Data to process:

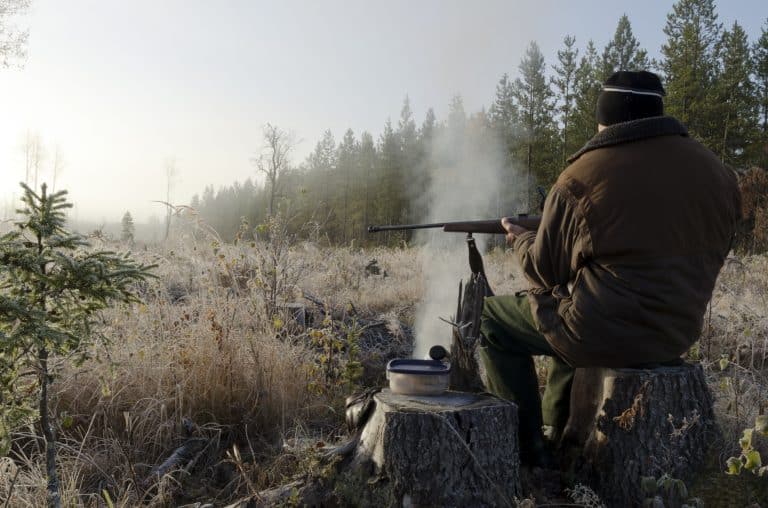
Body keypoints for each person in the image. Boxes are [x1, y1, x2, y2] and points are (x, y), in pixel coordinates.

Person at [479, 70, 741, 467]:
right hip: (674, 335)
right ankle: (559, 429)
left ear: (607, 117)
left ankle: (528, 449)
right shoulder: (717, 173)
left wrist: (522, 239)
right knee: (573, 304)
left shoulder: (582, 176)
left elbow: (543, 270)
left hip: (603, 335)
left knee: (492, 319)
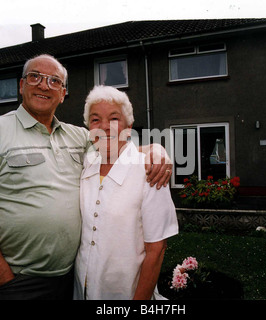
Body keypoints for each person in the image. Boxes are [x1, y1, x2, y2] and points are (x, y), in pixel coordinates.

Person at [0, 54, 172, 300]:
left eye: (54, 81)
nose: (44, 85)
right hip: (17, 280)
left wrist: (155, 150)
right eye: (35, 77)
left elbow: (114, 144)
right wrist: (0, 275)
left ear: (63, 93)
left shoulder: (78, 136)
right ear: (22, 86)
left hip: (71, 277)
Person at [73, 85, 178, 300]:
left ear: (128, 127)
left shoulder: (149, 171)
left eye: (114, 118)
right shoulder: (86, 165)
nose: (104, 127)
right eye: (95, 120)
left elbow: (156, 251)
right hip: (80, 289)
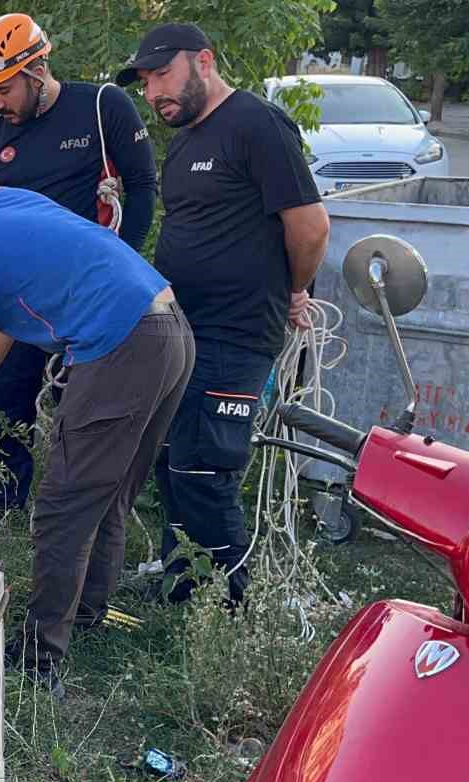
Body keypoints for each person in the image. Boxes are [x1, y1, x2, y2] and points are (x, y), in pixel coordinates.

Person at [0, 152, 194, 697]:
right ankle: (87, 615)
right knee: (109, 492)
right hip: (169, 329)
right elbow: (2, 320)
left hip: (118, 342)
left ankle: (40, 654)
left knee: (62, 505)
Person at [116, 24, 329, 607]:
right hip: (183, 331)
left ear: (204, 62)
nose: (153, 91)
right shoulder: (185, 140)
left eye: (162, 74)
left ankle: (236, 611)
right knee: (170, 460)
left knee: (205, 472)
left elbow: (309, 226)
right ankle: (180, 590)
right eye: (146, 81)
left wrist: (295, 289)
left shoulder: (257, 125)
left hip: (236, 333)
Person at [0, 12, 158, 514]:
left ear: (35, 69)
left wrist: (119, 261)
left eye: (3, 89)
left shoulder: (100, 107)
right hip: (20, 304)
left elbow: (142, 189)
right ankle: (5, 512)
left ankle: (80, 511)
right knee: (8, 407)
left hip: (91, 300)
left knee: (85, 413)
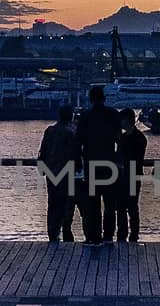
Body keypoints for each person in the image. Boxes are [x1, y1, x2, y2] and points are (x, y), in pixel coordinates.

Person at [74, 84, 123, 244]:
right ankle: (108, 235)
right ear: (104, 98)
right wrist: (118, 159)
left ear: (90, 99)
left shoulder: (85, 116)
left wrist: (78, 162)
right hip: (109, 164)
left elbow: (78, 142)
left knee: (93, 203)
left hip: (91, 164)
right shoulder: (113, 114)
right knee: (110, 204)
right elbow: (119, 140)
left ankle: (94, 236)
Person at [37, 105, 79, 242]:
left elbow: (42, 151)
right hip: (67, 173)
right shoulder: (71, 132)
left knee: (53, 203)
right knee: (67, 203)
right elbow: (75, 153)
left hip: (51, 172)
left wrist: (41, 168)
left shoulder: (50, 131)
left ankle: (52, 232)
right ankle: (66, 230)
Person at [116, 109, 147, 242]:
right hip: (128, 175)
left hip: (130, 176)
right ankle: (126, 233)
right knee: (125, 206)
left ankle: (132, 233)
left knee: (130, 206)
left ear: (127, 120)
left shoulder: (130, 138)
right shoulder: (139, 137)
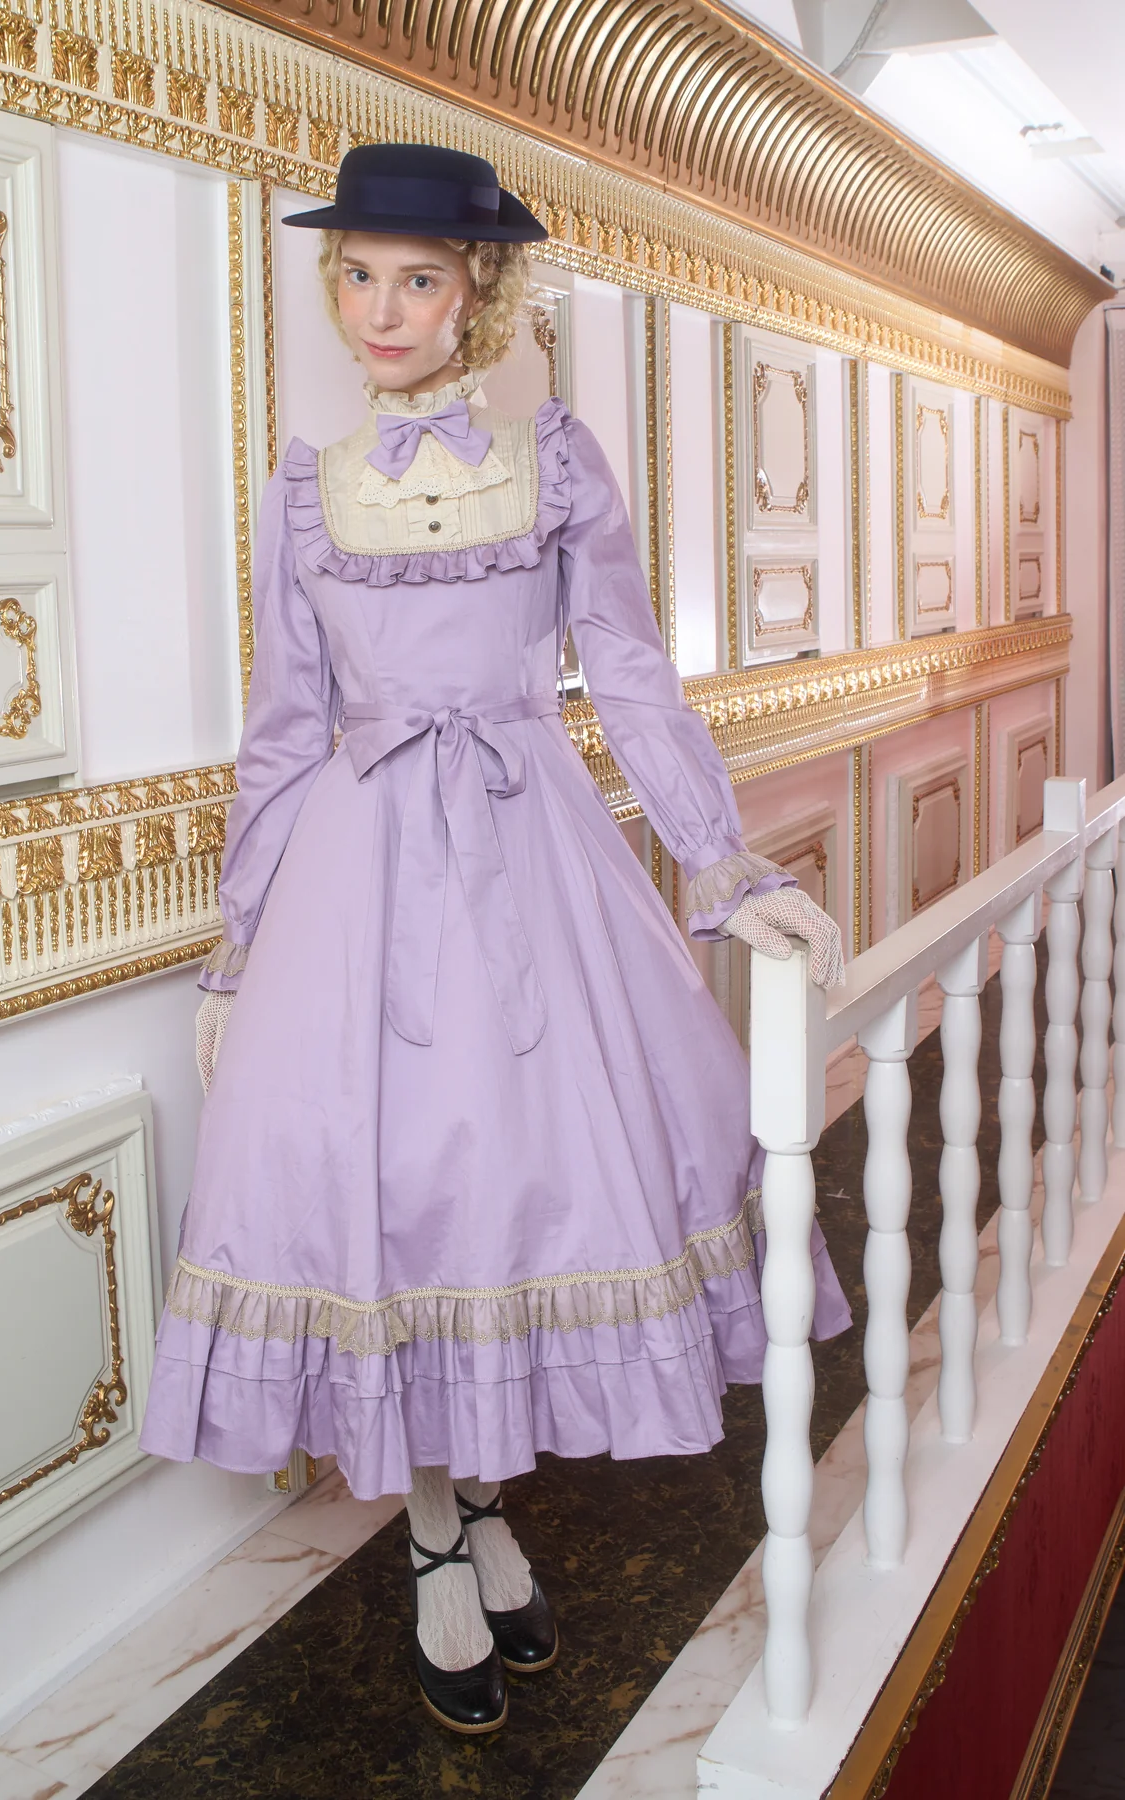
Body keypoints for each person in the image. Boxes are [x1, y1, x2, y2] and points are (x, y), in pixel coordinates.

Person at [140, 142, 850, 1736]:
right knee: (388, 1205)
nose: (380, 308)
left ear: (478, 296)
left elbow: (634, 674)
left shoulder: (559, 464)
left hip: (530, 857)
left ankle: (472, 1511)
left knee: (512, 1192)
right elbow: (282, 733)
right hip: (354, 879)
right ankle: (441, 1533)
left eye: (417, 278)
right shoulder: (305, 490)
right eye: (357, 274)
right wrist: (238, 949)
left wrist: (722, 865)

Your objective: While skipping the pictures, transcribe the data above from the line showing "left wrist: (119, 261)" through the line showing "left hip: (91, 164)", exactly and with both ends.

Solution:
left wrist: (119, 261)
left eye: (3, 89)
left shoulder: (100, 107)
right hip: (20, 304)
left elbow: (142, 189)
right ankle: (5, 512)
left ankle: (80, 511)
right knee: (8, 407)
left hip: (91, 300)
left knee: (85, 413)
Body keypoints for each person in the image. Boxes are [x1, y1, x2, y2] and points are (x, y), in pixel coordinates.

Person at [74, 84, 123, 244]:
right ankle: (108, 235)
right ear: (104, 98)
right wrist: (118, 159)
left ear: (90, 99)
left shoulder: (85, 116)
left wrist: (78, 162)
right hip: (109, 164)
left elbow: (78, 142)
left knee: (93, 203)
left hip: (91, 164)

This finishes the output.